Bringing more voices to the table

The 2018 CCWESTT conference helped hundreds of women join the conversation about diversity and inclusivity in science, engineering, trades, and technology.

3 June 2018

(Edmonton) On May 31 to June 2, Edmonton hosted the 37th biennial Canadian of Coalition of Women in Engineering, Science, Trades, and Technology (CCWESTT) conference at the Sutton Place Hotel. This national event brought together over 475 energized attendees from across the country to discuss and act on issues of diversity in science, engineering, trades, and technology (SETT).

CCWESTT is a volunteer-run non-profit, formed in 1987 to address the significant underrepresentation of women in the SETT workforce. Its national conference and participation in regional events across the country have established them as a leader in advocating for diversity and inclusivity in SETT.

The 2018 conference theme - "Learn. Grow. Act." - was designed to appeal to a wide variety of audiences and offered women a multitude of professional development workshops and conference sessions to choose from. The program also included a policy forum, patterned after the 2012 forum in Halifax, N.S., where delegates examined how academic and industry policy could support diversity and inclusivity.

Lianne Lefsrud, an assistant Professor in the University of Alberta's Department of Chemical and Materials Engineering and co-chair of the CCWESTT 2018 Conference, said the goal was to support action-orientated learning.

"We're pragmatists," she said. "We want to do more than just talk about issues of diversity in the SETT workforce - we want to get stuff done."

Lefsrud is no stranger to the ongoing discussions about diversity and inclusion in SETT. While working on her undergraduate degree in civil and environmental engineering, she met Margaret Ann Armour, an award-winning champion for the inclusion of women in science and engineering, and got involved with WISEST (Women in Scholarship, Engineering, Science, and Technology). As Lefsrud moved forward in her career she joined WinSETT (Women in Science, Engineering, Trades, and Technology) as a volunteer board member and has been helping them support the recruitment, retention, and advancement of women in SETT for over 10 years.

"I've been doing diversity work since the '90s," Lefsrud said. "And in terms of getting more women into SETT fields, it surprises me how little we've moved the dial. It's only when we really prioritize, create measures, and apply resources and strategies that we start to see the dial move. Organizations like CCWESTT and WinSETT are helping to do this - they provide workshops and events that add more voices to the conversations about inclusivity, diversity, and intersectionality in SETT fields."
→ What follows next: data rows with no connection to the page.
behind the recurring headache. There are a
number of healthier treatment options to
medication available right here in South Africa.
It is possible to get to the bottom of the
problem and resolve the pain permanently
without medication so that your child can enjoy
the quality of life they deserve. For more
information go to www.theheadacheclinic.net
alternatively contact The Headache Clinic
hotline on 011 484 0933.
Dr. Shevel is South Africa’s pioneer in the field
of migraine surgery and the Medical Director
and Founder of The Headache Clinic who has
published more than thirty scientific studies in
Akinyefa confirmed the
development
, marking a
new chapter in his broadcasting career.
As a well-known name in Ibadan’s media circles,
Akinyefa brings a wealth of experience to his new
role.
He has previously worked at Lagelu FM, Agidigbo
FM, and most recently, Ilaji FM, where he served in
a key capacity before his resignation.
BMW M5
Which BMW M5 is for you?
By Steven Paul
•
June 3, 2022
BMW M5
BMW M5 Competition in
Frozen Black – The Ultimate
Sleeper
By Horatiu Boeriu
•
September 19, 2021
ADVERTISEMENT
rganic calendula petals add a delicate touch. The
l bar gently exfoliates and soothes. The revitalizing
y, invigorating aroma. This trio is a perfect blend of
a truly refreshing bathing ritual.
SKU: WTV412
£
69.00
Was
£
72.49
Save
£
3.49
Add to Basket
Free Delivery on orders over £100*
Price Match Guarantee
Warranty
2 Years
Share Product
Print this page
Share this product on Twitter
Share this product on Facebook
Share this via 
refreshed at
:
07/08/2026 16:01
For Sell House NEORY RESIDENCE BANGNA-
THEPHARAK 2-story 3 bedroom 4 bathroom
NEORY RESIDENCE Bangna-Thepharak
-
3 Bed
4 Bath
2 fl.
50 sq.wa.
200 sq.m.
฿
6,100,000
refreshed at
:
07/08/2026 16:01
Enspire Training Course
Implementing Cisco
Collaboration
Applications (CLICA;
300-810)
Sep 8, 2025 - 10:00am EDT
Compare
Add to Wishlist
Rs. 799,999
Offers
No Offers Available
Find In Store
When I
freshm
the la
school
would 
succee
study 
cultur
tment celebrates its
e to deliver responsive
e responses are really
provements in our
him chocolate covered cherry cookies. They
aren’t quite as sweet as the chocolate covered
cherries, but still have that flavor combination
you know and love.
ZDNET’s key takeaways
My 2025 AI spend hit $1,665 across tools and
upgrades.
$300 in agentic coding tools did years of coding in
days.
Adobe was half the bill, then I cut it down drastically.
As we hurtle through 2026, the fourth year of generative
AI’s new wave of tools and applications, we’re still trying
Delegates to this year's conference probably noticed the jammed-packed agenda, but this wasn't a planning oversight. Lefsrud said the committee purposely planned an inclusive event where they had space for as many voices as possible.

"I think our greatest success this year was the number of engaging and diverse presentations we had," she said. "We also had huge industry support and about 20 per cent of our delegates were men."

The planning committee was also pleased to welcome nearly 70 urban Indigenous girls to the conference and to have the University of Alberta's DiscoverE outreach program on site to engage over 50 grade school children in hands-on activities.

The Policy Forum Report and conference proceedings will be shared via the CCWESTT website and the next national conference is set for 2020 in Winnipeg, MB.